Проханов действительно написал свою главную книгу: всего сто страниц, но очень важных — для его писательского эго. Это чистая, беспримесная, так сказать, утопия — к которой он шел очень долго, начиная с первых своих очерков в «Литгазете», с одной из первых своих книг «Дерево в центре Кабула» (1982 г.). Проханов — типичный продукт поздней советской публицистики, которой было практически не о чем писать. Единственный выход для страстного пера — ехать на многочисленные локальные войны: только там еще кипели настоящие, смертельные, а значит, человеческие страсти. В качестве военкора «Литературной газеты» Проханов объездил полмира, посетил все войны с участием СССР: от Афгана до Сирии, от Кампучии до Никарагуа. Он совершенно искренне хотел стать певцом силы, мощи империи: он любил себя такого — в х/б, с блокнотом, а то и с пулеметом. Он мечтал стать советским Хемингуэем. И он уже знал, как именно это сделать — по-советски, но с некоторыми позволительными отступлениями от нормы: с полуразрешенным имперским шиком, милитаристическим упоением, с легкой нелюбовью к инородцам… Но тут, как назло, империя кончилась, и все труды пошли прахом: и Проханов, и тысячи его коллег по Союзу писателей, которые годами высекали свою огненную, многокилометровую графоманию, оказались не нужны власти.

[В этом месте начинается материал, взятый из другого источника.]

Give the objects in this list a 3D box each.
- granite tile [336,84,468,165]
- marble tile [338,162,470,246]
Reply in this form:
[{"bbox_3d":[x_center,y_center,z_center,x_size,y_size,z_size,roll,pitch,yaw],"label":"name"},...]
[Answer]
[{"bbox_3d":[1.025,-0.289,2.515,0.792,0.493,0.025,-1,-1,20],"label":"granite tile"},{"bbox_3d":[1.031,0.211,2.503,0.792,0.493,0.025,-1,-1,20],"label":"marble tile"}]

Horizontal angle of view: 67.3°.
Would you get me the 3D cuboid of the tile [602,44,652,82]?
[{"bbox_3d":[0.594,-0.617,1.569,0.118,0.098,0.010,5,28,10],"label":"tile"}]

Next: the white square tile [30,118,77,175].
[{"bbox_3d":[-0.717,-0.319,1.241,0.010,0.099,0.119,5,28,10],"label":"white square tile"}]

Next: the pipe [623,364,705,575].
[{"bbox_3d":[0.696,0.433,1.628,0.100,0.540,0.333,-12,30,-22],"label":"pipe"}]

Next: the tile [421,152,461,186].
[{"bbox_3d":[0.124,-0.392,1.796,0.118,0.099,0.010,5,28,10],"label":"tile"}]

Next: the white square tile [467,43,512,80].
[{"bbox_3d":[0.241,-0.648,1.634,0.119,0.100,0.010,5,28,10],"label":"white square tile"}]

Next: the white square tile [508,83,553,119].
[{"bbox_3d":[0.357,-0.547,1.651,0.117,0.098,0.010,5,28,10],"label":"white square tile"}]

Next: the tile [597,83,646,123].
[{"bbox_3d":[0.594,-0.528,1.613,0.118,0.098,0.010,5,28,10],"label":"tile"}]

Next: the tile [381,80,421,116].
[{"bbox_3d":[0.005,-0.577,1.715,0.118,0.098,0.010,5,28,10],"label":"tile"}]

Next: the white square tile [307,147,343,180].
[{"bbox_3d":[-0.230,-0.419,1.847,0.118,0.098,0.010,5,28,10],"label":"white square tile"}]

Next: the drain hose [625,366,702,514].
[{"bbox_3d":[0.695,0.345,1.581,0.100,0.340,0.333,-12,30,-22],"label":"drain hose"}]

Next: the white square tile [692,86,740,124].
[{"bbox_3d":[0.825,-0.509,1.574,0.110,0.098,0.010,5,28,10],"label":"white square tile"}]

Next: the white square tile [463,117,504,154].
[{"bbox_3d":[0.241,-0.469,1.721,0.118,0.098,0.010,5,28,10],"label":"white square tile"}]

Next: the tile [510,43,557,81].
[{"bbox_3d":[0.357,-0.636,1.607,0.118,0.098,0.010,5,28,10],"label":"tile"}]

Вот это было самым обидным, но Проханову все же удалось сделать свою милитариграфию фишкой, модой. Он влюбил в себя вначале эстетов-постмодернистов, которые решили поиграться с «патриотом», снисходительно похлопывая его по плечу, мол, пиши, пиши для контраста: не одним ведь Сорокиным живы... А он и не думал, что это игра, и писал, писал, пока, наконец, в один прекрасный момент его пропагандистские способности пригодились вновь.

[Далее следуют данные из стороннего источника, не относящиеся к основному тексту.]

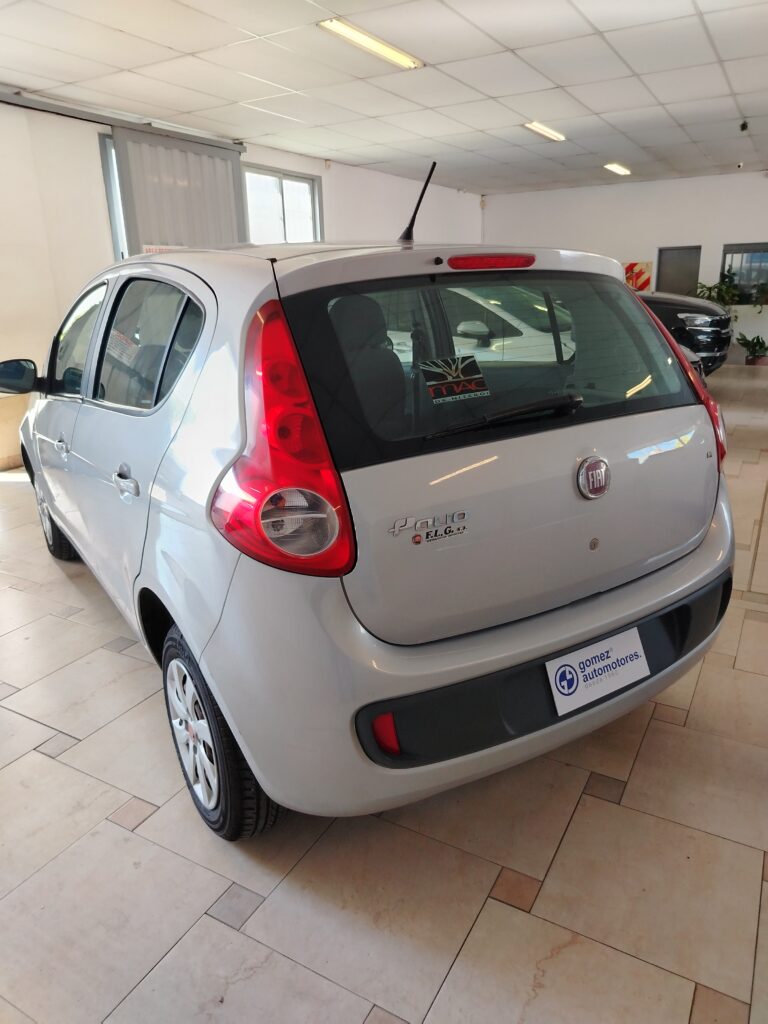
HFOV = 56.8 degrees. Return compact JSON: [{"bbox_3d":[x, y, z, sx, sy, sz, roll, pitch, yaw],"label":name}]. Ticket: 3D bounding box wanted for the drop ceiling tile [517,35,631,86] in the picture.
[{"bbox_3d":[1.450,-3.354,5.298,0.605,0.020,1.210,8,20,28],"label":"drop ceiling tile"}]

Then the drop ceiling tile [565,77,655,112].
[{"bbox_3d":[2.048,-3.699,6.304,0.605,0.020,1.210,8,20,28],"label":"drop ceiling tile"}]

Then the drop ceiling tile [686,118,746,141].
[{"bbox_3d":[3.777,-4.311,8.025,0.605,0.020,1.210,8,20,28],"label":"drop ceiling tile"}]

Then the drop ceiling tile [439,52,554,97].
[{"bbox_3d":[0.918,-3.430,5.588,0.605,0.020,1.210,8,20,28],"label":"drop ceiling tile"}]

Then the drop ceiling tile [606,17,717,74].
[{"bbox_3d":[1.981,-3.279,5.008,0.605,0.020,1.210,8,20,28],"label":"drop ceiling tile"}]

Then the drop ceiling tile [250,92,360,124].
[{"bbox_3d":[-0.675,-3.657,6.459,0.605,0.020,1.210,8,20,28],"label":"drop ceiling tile"}]

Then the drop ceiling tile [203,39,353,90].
[{"bbox_3d":[-0.744,-3.216,5.123,0.600,0.020,1.200,8,21,28],"label":"drop ceiling tile"}]

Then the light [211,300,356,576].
[{"bbox_3d":[-0.219,-0.136,1.366,0.253,0.520,0.316,-8,19,-19],"label":"light"}]

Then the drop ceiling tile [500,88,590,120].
[{"bbox_3d":[1.522,-3.768,6.582,0.600,0.020,1.200,8,21,28],"label":"drop ceiling tile"}]

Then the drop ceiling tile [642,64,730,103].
[{"bbox_3d":[2.549,-3.580,5.940,0.607,0.020,1.215,8,20,28],"label":"drop ceiling tile"}]

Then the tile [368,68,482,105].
[{"bbox_3d":[0.389,-3.492,5.852,0.600,0.020,1.200,8,21,28],"label":"tile"}]

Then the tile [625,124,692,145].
[{"bbox_3d":[3.213,-4.342,8.230,0.607,0.020,1.215,8,20,28],"label":"tile"}]

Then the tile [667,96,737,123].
[{"bbox_3d":[3.183,-3.970,7.023,0.600,0.020,1.200,8,21,28],"label":"tile"}]

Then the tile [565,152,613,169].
[{"bbox_3d":[2.803,-4.896,9.922,0.600,0.020,1.200,8,21,28],"label":"tile"}]

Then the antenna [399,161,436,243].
[{"bbox_3d":[0.092,-0.821,1.897,0.035,0.235,0.050,-13,58,-30],"label":"antenna"}]

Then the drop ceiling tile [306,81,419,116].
[{"bbox_3d":[-0.138,-3.531,6.076,0.607,0.020,1.215,8,20,28],"label":"drop ceiling tile"}]

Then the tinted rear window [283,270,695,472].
[{"bbox_3d":[0.327,-0.376,1.670,1.109,0.451,0.087,-13,-17,-31],"label":"tinted rear window"}]

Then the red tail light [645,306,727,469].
[{"bbox_3d":[0.899,-0.400,2.061,0.250,0.520,0.340,-13,21,-31],"label":"red tail light"}]

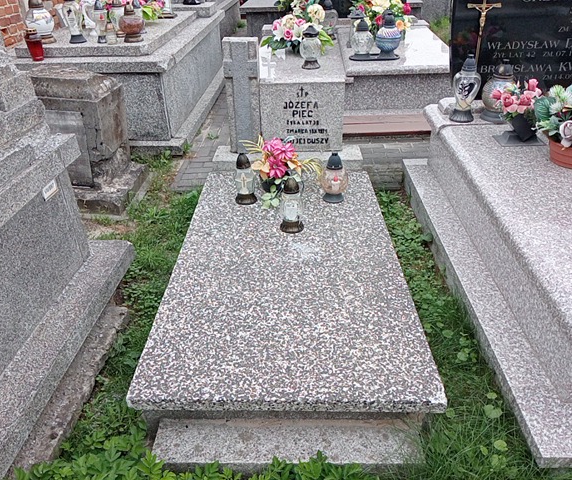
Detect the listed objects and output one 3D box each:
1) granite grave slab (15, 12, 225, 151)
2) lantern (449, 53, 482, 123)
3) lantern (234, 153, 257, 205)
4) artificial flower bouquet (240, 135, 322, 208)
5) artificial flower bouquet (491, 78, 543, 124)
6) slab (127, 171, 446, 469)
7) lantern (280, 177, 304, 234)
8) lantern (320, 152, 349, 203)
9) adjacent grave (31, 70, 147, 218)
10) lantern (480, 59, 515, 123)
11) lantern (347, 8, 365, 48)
[{"bbox_3d":[-1.430,-1.588,4.705,1.500,0.660,2.750,1,31,1],"label":"granite grave slab"},{"bbox_3d":[0.934,-0.786,2.663,0.138,0.320,0.118,4,30,6],"label":"lantern"},{"bbox_3d":[-0.192,-0.299,2.482,0.106,0.242,0.106,1,29,0],"label":"lantern"},{"bbox_3d":[-0.020,-0.337,2.424,0.390,0.280,0.320,0,31,0],"label":"artificial flower bouquet"},{"bbox_3d":[1.074,-0.645,2.412,0.220,0.190,0.200,1,29,0],"label":"artificial flower bouquet"},{"bbox_3d":[0.007,0.141,2.145,0.880,0.190,1.782,1,29,0],"label":"slab"},{"bbox_3d":[0.029,-0.153,2.225,0.106,0.244,0.106,1,29,0],"label":"lantern"},{"bbox_3d":[0.240,-0.309,2.516,0.128,0.237,0.128,1,29,0],"label":"lantern"},{"bbox_3d":[-1.250,-0.587,2.997,0.680,0.670,0.620,1,31,1],"label":"adjacent grave"},{"bbox_3d":[1.187,-0.841,2.905,0.195,0.320,0.195,0,31,0],"label":"lantern"},{"bbox_3d":[0.637,-1.885,4.594,0.155,0.301,0.155,1,29,0],"label":"lantern"}]

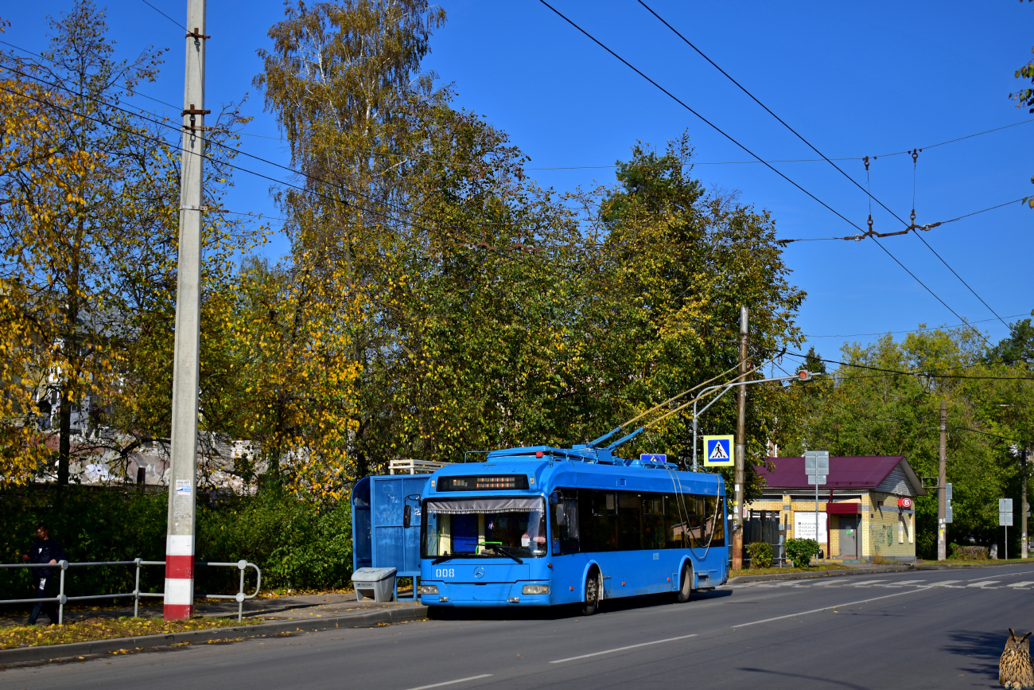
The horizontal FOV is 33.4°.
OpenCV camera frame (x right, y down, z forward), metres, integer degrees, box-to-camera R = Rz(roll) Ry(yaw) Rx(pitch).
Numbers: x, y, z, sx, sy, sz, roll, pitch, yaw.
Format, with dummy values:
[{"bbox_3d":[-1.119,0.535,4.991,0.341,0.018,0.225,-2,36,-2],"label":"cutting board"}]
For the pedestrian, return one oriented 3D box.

… Под давлением неожиданно разгулявшихся в мирном Фонде культуры политических страстей Михалков только приговаривал: «Друзья мои, мне еще раз хотелось бы… вспомнить слова Горчакова: «Россия сосредотачивается… сос-ре-до-та-чи-ва-ет-ся». Сам же Проханов... не то чтобы он удивлен был сказанным: просто художник, каков бы ни был милитарист, все равно мыслит образами, метафорами — дух, пассионарность... А его интерпретируют весьма конкретно: закрыть, выслать, запретить, война со всеми. Так идеалистические, утопические идеи безобиднейшего, в сущности, Александра Андреевича будят вполне конкретных демонов в серых и черных пиджаках, с одинаковыми затылками и лбами. И оттого любая симфония империи неизбежно превращается в сигнал лагерной побудки. Эта симфония, впрочем, уже написана — задолго до Проханова. «В пять часов утра, как всегда, пробило подъем — молотком об рельс у штабного барака». Так начинается — если кто не помнит — повесть Солженицына «Один день Ивана Денисовича».